Daozhang Simumu mengeluh, saat itu perutnya berbunyi keras.
Ekspresinya jadi canggung, ia mengusap perut, memandang ke arah panci di atas tungku.
“Aye, kamu masak apa? Aromanya sangat menggoda.”
“Aku lihat ayam di halaman baru bertelur, jadi aku buat puding telur! Paman guru lapar? Mau semangkuk?”
Begitu dengar makanan, Daozhang Simumu melupakan hal lain, segera mengambil mangkuk.
“Hampir mati kelaparan! Tambah semangkuk lagi!”
Lalu di bawah tatapan tak percaya Linye, Daozhang Simumu menghabiskan puding telur di panci dalam sekali makan.
Untung saja Linye cepat mengambil sebagian dengan mangkuk, kalau tidak, dia tak kebagian sama sekali!
“Kamu benar-benar lapar! Apa saja bisa dimakan.” Melihat mangkuk di meja yang kosong, Linye berkomentar.
“Aye, bagaimana kamu buat puding telur ini? Kenapa enak sekali?” Daozhang Simumu bersendawa, bertanya heran.
Linye tersenyum kecut, “Mungkin paman guru sudah terlalu lapar, apapun jadi terasa nikmat!”
Sambil bicara, ia meletakkan mangkuk kosong di meja.
“Paman guru, hari ini ada rencana? Mau antar para tamu itu pulang?”
Daozhang Simumu mengusap perut, mengangguk.
“Benar! Lebih cepat diantar, lebih cepat kita menerima bayaran!”
Sekarang ia bangun dengan segar, siap mengawal para tamu pulang ke rumah.
Semakin cepat mereka pulang, semakin cepat keluarga para tamu merasa tenang!
Kerinduan akan tanah air, tertanam dalam keyakinan setiap anak bangsa!
Itulah juga tugas seorang pengantar jenazah!
Linye tersenyum bertanya, “Paman guru, perlu bantuan?”
Daozhang Simumu menatap Linye, berpikir sejenak, kemudian mengangkat alis tersenyum dan menggeleng.
“Tidak perlu! Aku bisa sendiri, malam ini berangkat! Sebelum fajar sudah kembali!”
“Ayo, aku mau lihat anak itu! Mangkok-mangkok ini biar Jiale yang cuci nanti!” Daozhang berkata sambil berbalik meninggalkan dapur.
Linye mengikuti dengan senyum lebar.
Kebetulan, mereka berdua punya pemikiran yang sama!
Cuci piring? Tidak mungkin, seumur hidup tidak akan kulakukan!
……
“Aduh, akhirnya selesai!”
Jiale selesai membersihkan lantai terakhir, berdiri sambil meregangkan pinggang yang pegal, puas menikmati hasil kerjanya.
Rumah ini sudah bertahun-tahun tak berpenghuni, lantainya juga lama tak pernah dibersihkan.

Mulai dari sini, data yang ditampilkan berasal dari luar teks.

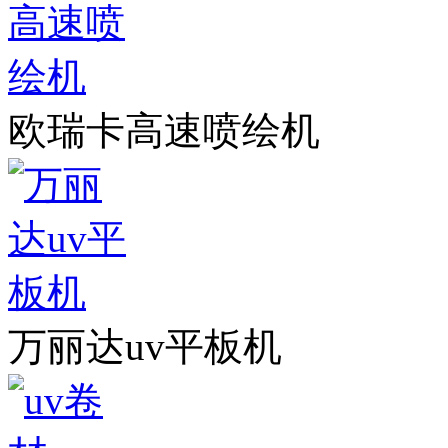
欧瑞卡高速喷绘机
万丽达uv平板机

Tebal debu mengendap di lantai, membersihkannya sangat sulit, jadi ia harus mengganti air dan mengelap ulang sekali lagi!

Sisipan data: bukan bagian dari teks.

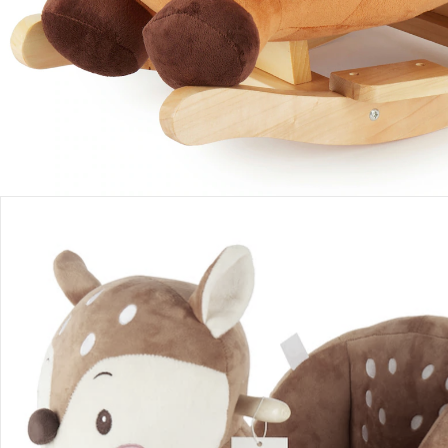
Produktbeschreibung
Produktdetails
Hinweise, Siegel & Hersteller
Bewertungen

Artinya ia membersihkan dua kali!
“Jiale, istirahatlah sebentar!”
Jiale mendengar itu, tersenyum canggung, lalu menggaruk kepala.
Ketika hendak bicara, ia melihat gurunya masuk dengan anggun, pakaian berkibar, langkah penuh wibawa.

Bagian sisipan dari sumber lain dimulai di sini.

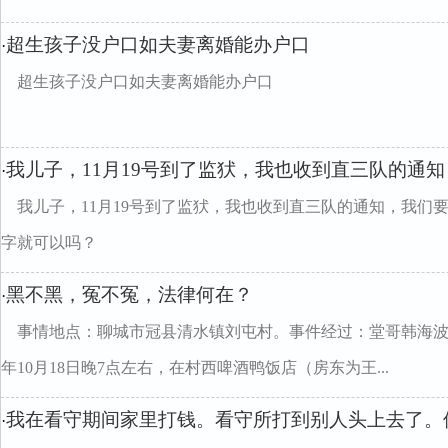
超生孩子没户口如夫妻离婚能办户口
·
超生孩子没户口如夫妻离婚能办户口
我儿子，11月19号到了监犾，我也收到直三队的通
·
我儿子，11月19号到了监犾，我也收到直三队的通知，我们
字就可以吗？
黑不黑，冤不冤，法律何在？
·
事情地点：聊城市冠县清水镇刘屯村。事件经过：堂哥韩海波因
年10月18日晚7点左右，在村西啤酒鸭饭店（房东为王...
我在看守期间家里打钱。看守所打到别人头上去了。
·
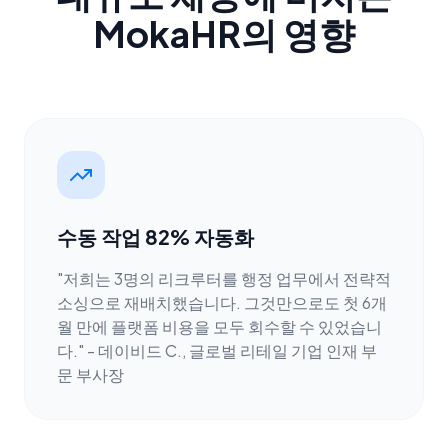
MokaHR의 영향
수동 작업 82% 자동화
"저희는 3명의 리크루터를 행정 업무에서 전략적
소싱으로 재배치했습니다. 그것만으로도 첫 6개
월 만에 플랫폼 비용을 모두 회수할 수 있었습니
다." - 데이비드 C., 글로벌 리테일 기업 인재 부
문 부사장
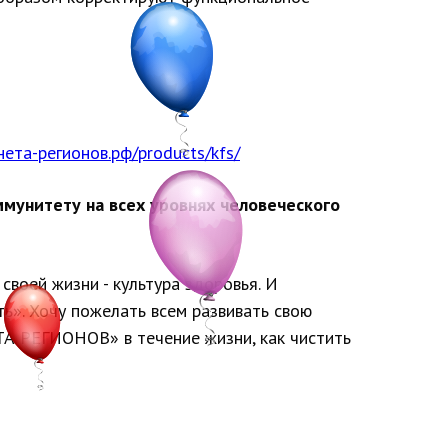
нета-регионов.рф/products/kfs/
мунитету на всех уровнях человеческого
воей жизни - культура здоровья. И
ть». Хочу пожелать всем развивать свою
ТА РЕГИОНОВ» в течение жизни, как чистить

Linye pun mengikuti di belakangnya sambil tersenyum, tampak sangat antusias menanti sesuatu.
“Guru!” Senyum di wajah Jiale langsung kaku, penampilan gurunya sepertinya menandakan pertanda buruk.
Guru Yixiu dan Qingqing juga menatap Daozhang Simumu!
“Simumu, lama tidak bertemu!”
“Aku benar-benar tidak ingin bertemu denganmu lagi!” Daozhang Simumu berkata tanpa basa-basi kepada Guru Yixiu.
Linye menggelengkan kepala, dua orang itu memang musuh bebuyutan!